# Hello from Deer Park, Texas



## Ruger (Jan 2, 2009)

Hello Brothers,
 I am a member of Liberty Lodge #48 and Past Master of Deer Park Lodge #1362. I am the current Chapter Director for the Freemasons Riding Club Chapter #17, the Gulf Coast Travelers. 

The Gulf Coast Travelers is the largest chapter in the state as well as the national organization. There were 3chapters in Texas in 2007. We have 12 chapters in Texas and approx 500 members at the close of 2008. The FMRC was recognized as a Masonic Riding Club by Grand Lodge in 2007. For more information on the FMRC visit www.freemasonsrc.com or give me a call.

We have start our second year of Tag Texas. Tag Texas is a program developed to promote visitation by members of the FMRC to lodges across Texas. Last year over 600 lodges were visited by our members. We made a $1500 donation to Grand Lodge this year. 

I had the priviledge of raising my oldest son a MM during my year as master of the lodge. My youngest son has been elected Sr. Deacon in the Pasadena Demolay Chapter in Pasadena, Texas.

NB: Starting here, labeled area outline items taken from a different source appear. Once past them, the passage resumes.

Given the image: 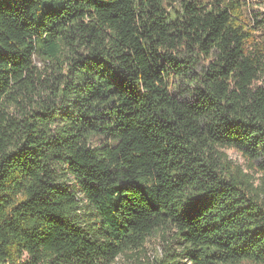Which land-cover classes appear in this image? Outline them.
Wrapping results in <instances>:
<instances>
[{"label": "trees", "instance_id": "1", "mask_svg": "<svg viewBox=\"0 0 264 264\" xmlns=\"http://www.w3.org/2000/svg\"><path fill=\"white\" fill-rule=\"evenodd\" d=\"M253 20L240 0H0V264H103L165 228L155 264H264L259 187L223 151L264 173Z\"/></svg>", "mask_w": 264, "mask_h": 264}, {"label": "rangeland", "instance_id": "2", "mask_svg": "<svg viewBox=\"0 0 264 264\" xmlns=\"http://www.w3.org/2000/svg\"><path fill=\"white\" fill-rule=\"evenodd\" d=\"M240 2L243 3L245 17L247 16L248 20L252 23L254 21L253 16L255 17V15L260 18L264 17V0H240ZM35 64L41 71L47 73L50 70L48 62L36 58ZM183 87L184 85L182 84L181 88ZM95 142L97 143V140ZM223 151L232 163L239 164L245 172H248L253 177L254 185L259 187L260 198L264 201V173L258 170L241 151L235 148H227L223 149ZM177 242L174 229H159L149 236L142 246L127 249L119 254L114 261L103 264H155L160 259L166 257L168 249L178 250L179 244ZM241 264L255 263L244 261Z\"/></svg>", "mask_w": 264, "mask_h": 264}]
</instances>
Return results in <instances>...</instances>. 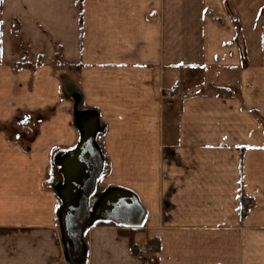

I am active in promoting Blood drives and fundraisers for lodge, the Demolay chapter and the community.


----------



## Wingnut (Jan 2, 2009)

Welcome aboard Brother!


----------



## rhitland (Jan 2, 2009)

good to have you


----------



## jonesvilletexas (Jan 2, 2009)

Welcom brother to the forum.


----------



## SWChambers (Jan 2, 2009)

*Hello Brothers*

I am a new EA as of 11/24/08 at Fort Worth Lodge 148.  I am very excited beginning my journey through masonry.  Hope everyone has a happy new year.


----------



## rhitland (Jan 2, 2009)

Good to see you on Brother SWChambers


----------



## Blake Bowden (Jan 2, 2009)

Welcome to the forum! If there's anything I can do for you please let me know.


----------



## RJS (Jan 2, 2009)

Howdy!


----------



## ravickery03 (Jan 3, 2009)

Welcome!


----------